『アイアンマン』が好きです。キリンさんゾウさんよりも、もっと好きです。

まずはあのフォルムと配色。あんな奇抜なカラーリングはなかなか日本では見られませんよね。流行のワントーンコーデではなくツートーンコーデ。しかも赤と金。流石です、トニー・スタークさん。最初観たときは正直「ん?」となったのですが今はもう最高にクールに見えます。そして代名詞とも言える手から出るビーム。手から出すカッコイイものというジャンルにおいて『スパイダーマン』が手から出すネットと双璧であり、一連の流れを真似たことのある人も多いのではないでしょうか。私、ありますよ。

でも一番の魅力はアイアンマンの中の人、トニー・スタークの人柄です。大企業の社長(現在は恋人のペッパーにその座を譲る)で大金持ち、天才的な知能、プレイボーイ、自信過剰。前作の『アベンジャーズ』では同じくアベンジャーズの仲間、キャプテン・アメリカの「パワード・スーツを脱いだら何が残る?」という質問に「天才、金持ち、女好きぐらいか」と返します。ジョークも最高にキレてます。流石です、トニー・スタークさん。嫌みのような発言もトニー・スタークだと不思議と笑ってしまいます。
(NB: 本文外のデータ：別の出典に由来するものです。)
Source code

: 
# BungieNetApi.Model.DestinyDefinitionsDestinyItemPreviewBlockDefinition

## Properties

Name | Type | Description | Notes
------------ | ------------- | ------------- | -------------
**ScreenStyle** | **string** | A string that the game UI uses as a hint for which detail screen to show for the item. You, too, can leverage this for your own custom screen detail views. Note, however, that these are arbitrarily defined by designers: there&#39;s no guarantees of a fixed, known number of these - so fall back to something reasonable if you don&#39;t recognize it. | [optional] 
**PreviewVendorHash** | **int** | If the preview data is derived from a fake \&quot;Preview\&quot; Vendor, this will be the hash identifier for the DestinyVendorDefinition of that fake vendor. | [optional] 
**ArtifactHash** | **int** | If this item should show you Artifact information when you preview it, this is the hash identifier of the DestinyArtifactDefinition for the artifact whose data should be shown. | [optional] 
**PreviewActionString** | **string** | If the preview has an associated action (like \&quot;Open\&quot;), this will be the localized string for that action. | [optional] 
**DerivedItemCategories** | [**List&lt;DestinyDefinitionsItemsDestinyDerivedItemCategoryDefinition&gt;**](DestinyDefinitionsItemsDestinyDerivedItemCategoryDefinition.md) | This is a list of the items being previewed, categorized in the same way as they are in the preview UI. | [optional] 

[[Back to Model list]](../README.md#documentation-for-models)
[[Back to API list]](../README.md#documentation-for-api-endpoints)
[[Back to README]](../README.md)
なぜ笑ってしまうのか。それはトニー・スタークが本当は繊細な人間でもあり、人一倍正義感が強いという一面があるからです。そしてこの繊細で正義感が強く自信過剰、という性格が原因で1人で誤った方向に猪突猛進に進んでしまいます。「ああ止めとけばいいのに」と。いつもスクリーンの前でヤキモキします。しかし天才であるが故に困難をものともせず進めてしまうわけです。『アイアンマン』シリーズでは必ず問題を起こします。そしてそれが原因で周囲の人間に多大なる迷惑をかけます。でもそのたびに苦悩して努力して、解決する。この人間としての「揺らぎ」、そこが彼の愛すべき点なんです。

そんな愛すべき彼が出演する『アベンジャーズ/エイジ・オブ・ウルトロン』を観てきました。
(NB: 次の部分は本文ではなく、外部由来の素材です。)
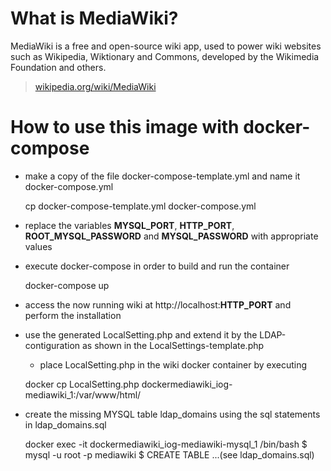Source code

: # What is MediaWiki?

MediaWiki is a free and open-source wiki app, used to power wiki websites such
as Wikipedia, Wiktionary and Commons, developed by the Wikimedia Foundation and
others.

> [wikipedia.org/wiki/MediaWiki](https://en.wikipedia.org/wiki/MediaWiki)

# How to use this image with docker-compose

 - make a copy of the file docker-compose-template.yml and name it docker-compose.yml

    cp docker-compose-template.yml docker-compose.yml

 - replace the variables **MYSQL_PORT**, **HTTP_PORT**, **ROOT_MYSQL_PASSWORD** and **MYSQL_PASSWORD** with appropriate values
 - execute docker-compose in order to build and run the container

    docker-compose up

 - access the now running wiki at http://localhost:**HTTP_PORT** and perform the installation
 - use the generated LocalSetting.php and extend it by the LDAP-contiguration as shown in the LocalSettings-template.php
   - place LocalSetting.php in the wiki docker container by executing
   
    docker cp LocalSetting.php dockermediawiki_iog-mediawiki_1:/var/www/html/
   
 - create the missing MYSQL table ldap_domains using the sql statements in ldap_domains.sql
 
    docker exec -it dockermediawiki_iog-mediawiki-mysql_1 /bin/bash
    $ mysql -u root -p mediawiki
    $ CREATE TABLE ...(see ldap_domains.sql)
事前に予告編をYoutubeで観たんですが、その映像の冒頭にトニー・スタークの「すべて私のせいだ……」という独白があります。

またか! またやってしまったのか!(歓喜)

映画『アベンジャーズ/エイジ・オブ・ウルトロン』予告編

『アイアンマン』ファンとしてはこの上ない展開が待ち受けているに違いない。期待を膨らませながら一人映画館へ向かいました。結果、流石です、トニー・スタークさん、でした。簡単に説明しますと、トニー・スタークは地球の全ての人々を守ろうとし、人工知能による完璧な平和維持システム、ウルトロン計画を実行します。もちろん一人で勝手に決めて、協力者を半ば強引にそそのかして。しかし、進化と増殖を続けるウルトロンが選択した「究極の平和」とは、地球を脅かす唯一の存在=人類を抹消することだった、というお話です。

またしても彼の正義感が悪い方に暴走するんです。協力者の勧誘の仕方も実に強引で巧妙。でもなぜそういった行動をするかといったら全ては人類の為。私利私欲の為ではないのでやっぱり憎めない。その一連の彼の暴走も今作に緊張感をもたらしている重要なシーンとなっています。どんな暴走かは是非劇場にて。